### [WORK INSTRUCTION]
Search the entries below for "[75,354,338,373] JavaScript Windows". Give that line and all the lines after it again, exactly, through the last, without pictures.

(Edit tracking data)
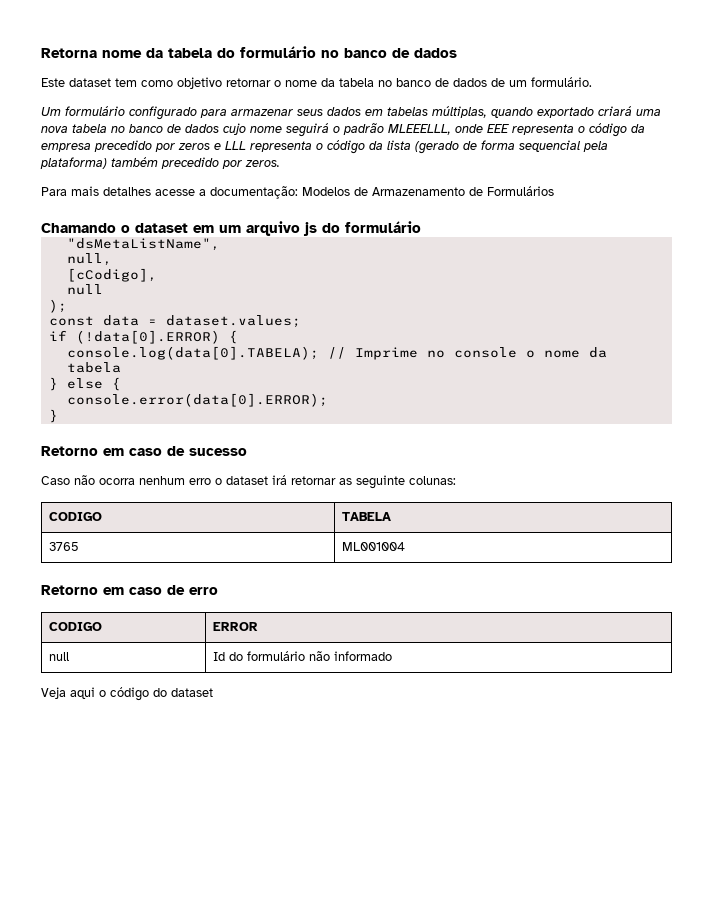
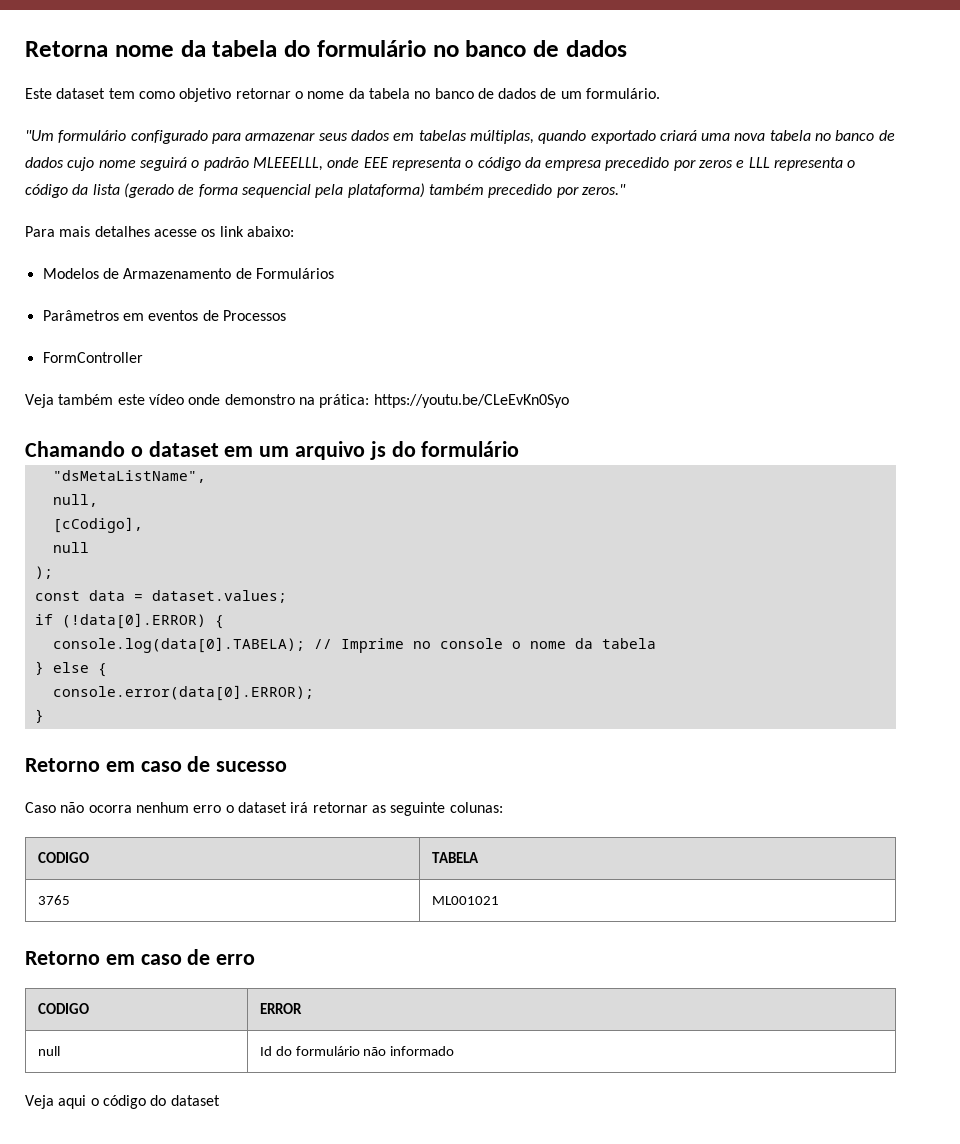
[41,107,61,116] Um -> [25,130,54,141] "Um
[245,160,280,167] zeros. -> [581,184,626,195] zeros."
[199,186,298,199] a documentação: -> [201,226,294,237] os link abaixo: //
(554, 191) none -> [42,310,286,321] [42,352,143,363] [25,394,569,408] // Parâmetros em eventos de Processos // FormController // Veja também este vídeo onde demonstro na prática: https://youtu.be/CLeEvKn0Syo
[341,542,405,551] ML001004 -> [431,896,499,905] ML001021

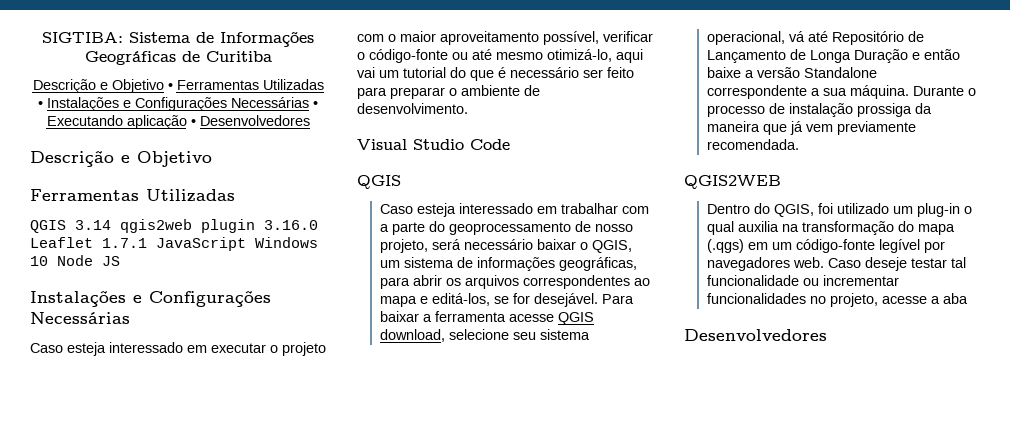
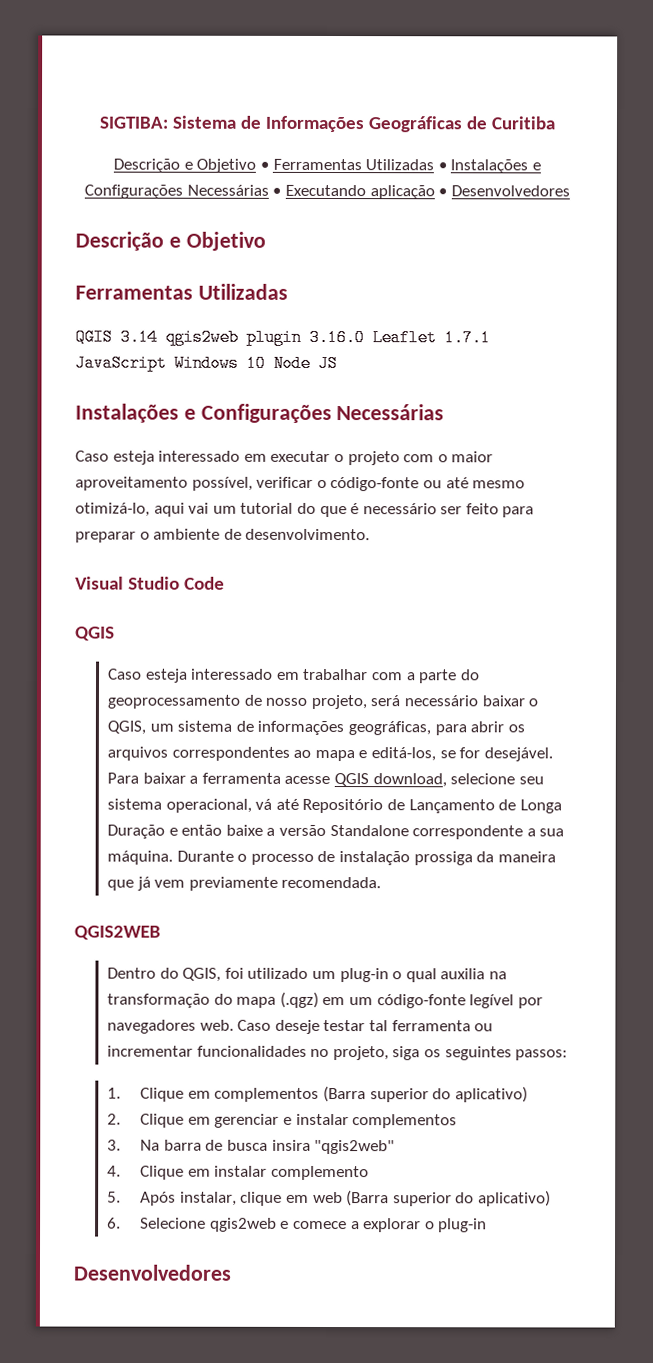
[706,239,744,253] (.qgs) -> [279,991,319,1008] (.qgz)
[706,275,799,286] funcionalidade -> [391,1020,471,1032] ferramenta
[881,293,968,304] acesse a aba -> [392,1046,569,1061] [107,1085,528,1103] [107,1113,458,1129] [107,1139,396,1155] [107,1165,370,1181] [107,1190,551,1207] [107,1217,488,1233] siga os seguintes passos: // 1. Clique em complementos (Barra superior do aplicativo) // 2. Clique em gerenciar e instalar complementos // 3. Na barra de busca insira "qgis2web" // 4. Clique em instalar complemento // 5. Após instalar, clique em web (Barra superior do aplicativo) // 6. Selecione qgis2web e comece a explorar o plug-in

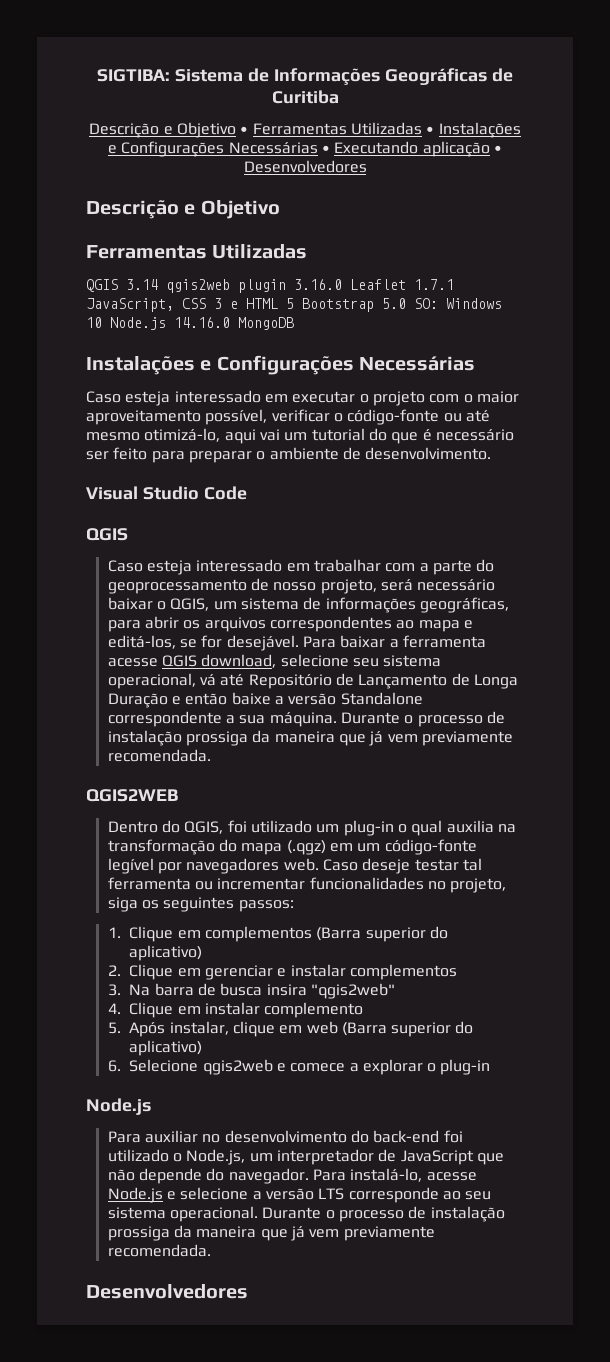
[75,354,338,373] JavaScript Windows 10 Node JS -> [86,298,502,312] [86,317,294,330] JavaScript, CSS 3 e HTML 5 Bootstrap 5.0 SO: Windows 10 Node.js 14.16.0 MongoDB
(488, 1225) none -> [86,1098,151,1115] [107,1130,463,1143] [107,1149,504,1165] [107,1168,477,1184] [107,1187,492,1203] [107,1206,505,1222] [107,1225,435,1241] [107,1244,211,1257] // Node.js // Para auxiliar no desenvolvimento do back-end foi utilizado o Node.js, um interpretador de JavaScript que não depende do navegador. Para instalá-lo, acesse Node.js e selecione a versão LTS corresponde ao seu sistema operacional. Durante o processo de instalação prossiga da maneira que já vem previamente recomendada.

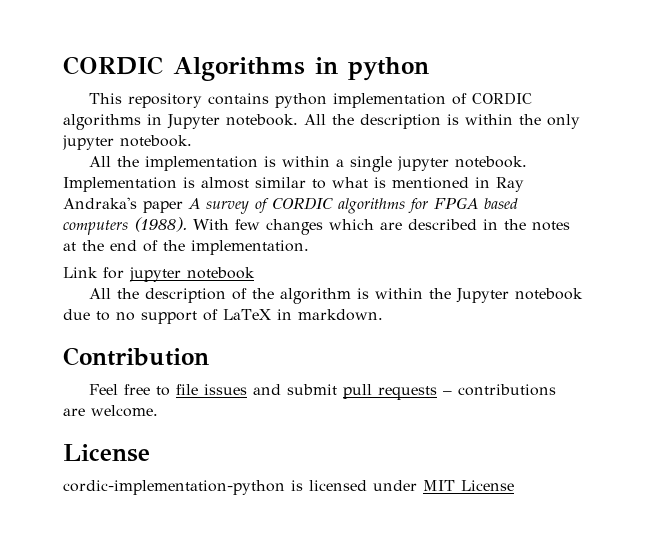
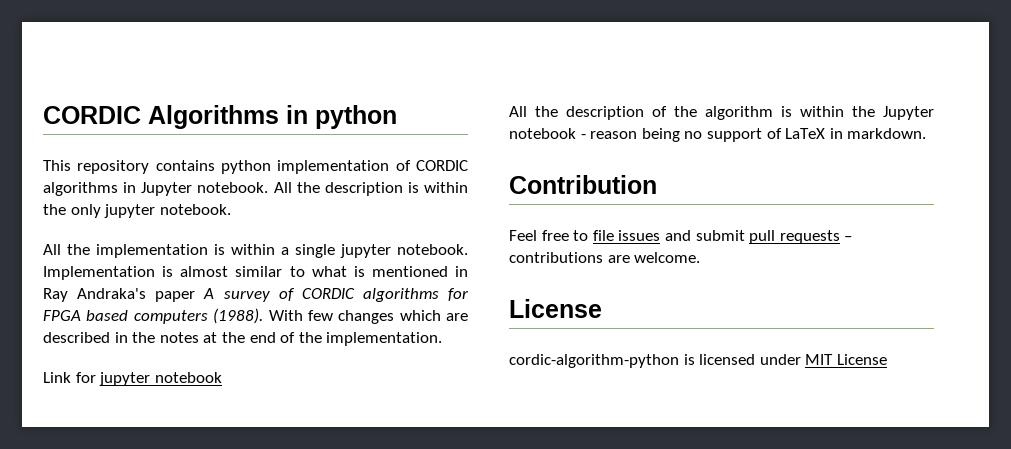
[63,309,110,321] due to -> [580,128,680,142] - reason being
[63,480,285,495] cordic-implementation-python -> [509,354,679,368] cordic-algorithm-python

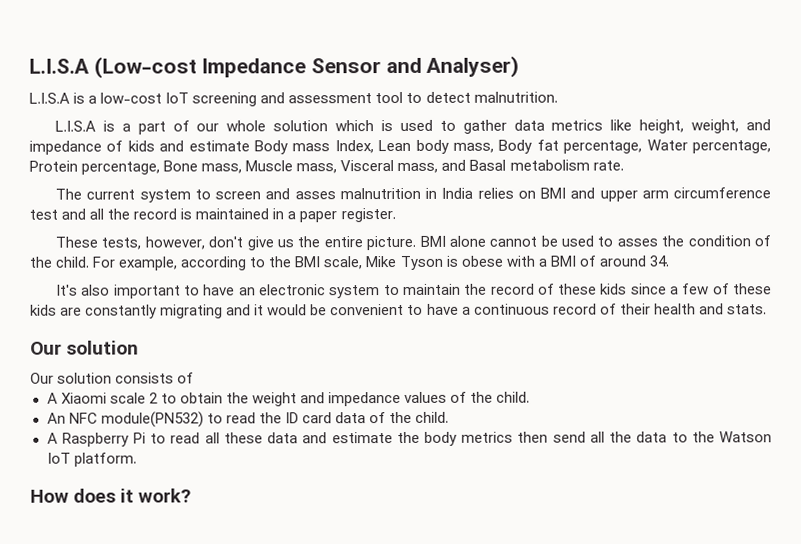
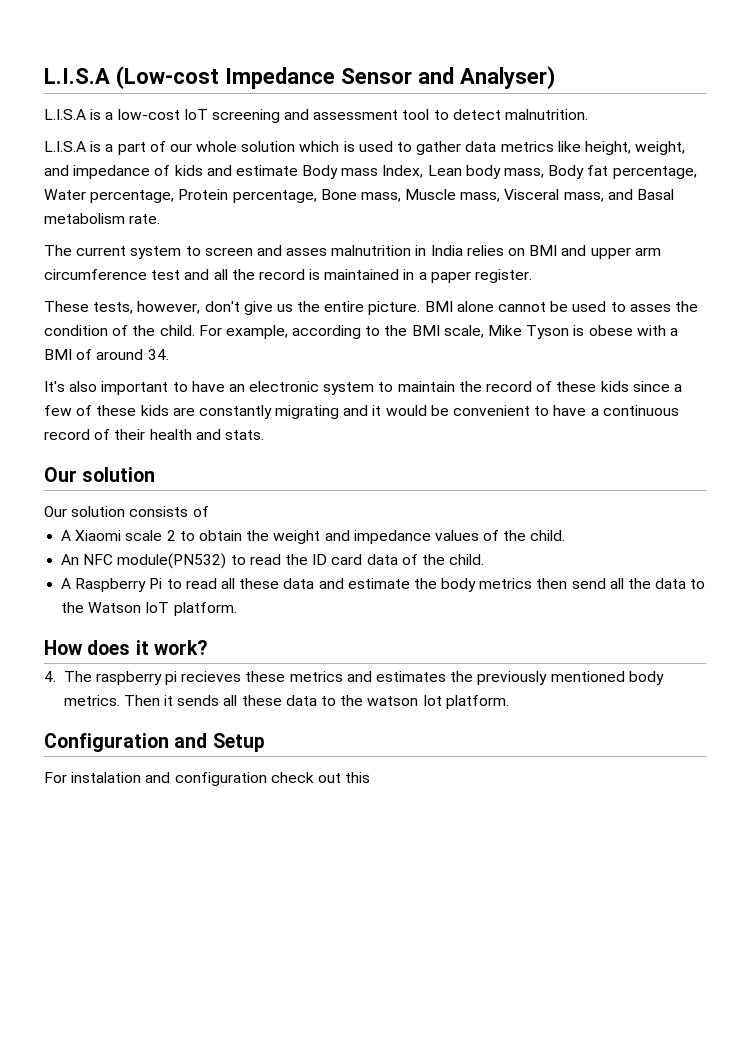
(192, 495) none -> [44,671,664,685] [63,695,509,709] [44,733,265,752] [44,772,371,786] // 4. The raspberry pi recieves these metrics and estimates the previously mentioned body metrics. Then it sends all these data to the watson Iot platform. // Configuration and Setup // For instalation and configuration check out this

### [TASK OUTPUT]
[75,354,338,373] JavaScript Windows 10 Node JS -> [86,298,502,312] [86,317,294,330] JavaScript, CSS 3 e HTML 5 Bootstrap 5.0 SO: Windows 10 Node.js 14.16.0 MongoDB
(488, 1225) none -> [86,1098,151,1115] [107,1130,463,1143] [107,1149,504,1165] [107,1168,477,1184] [107,1187,492,1203] [107,1206,505,1222] [107,1225,435,1241] [107,1244,211,1257] // Node.js // Para auxiliar no desenvolvimento do back-end foi utilizado o Node.js, um interpretador de JavaScript que não depende do navegador. Para instalá-lo, acesse Node.js e selecione a versão LTS corresponde ao seu sistema operacional. Durante o processo de instalação prossiga da maneira que já vem previamente recomendada.

[63,309,110,321] due to -> [580,128,680,142] - reason being
[63,480,285,495] cordic-implementation-python -> [509,354,679,368] cordic-algorithm-python

(192, 495) none -> [44,671,664,685] [63,695,509,709] [44,733,265,752] [44,772,371,786] // 4. The raspberry pi recieves these metrics and estimates the previously mentioned body metrics. Then it sends all these data to the watson Iot platform. // Configuration and Setup // For instalation and configuration check out this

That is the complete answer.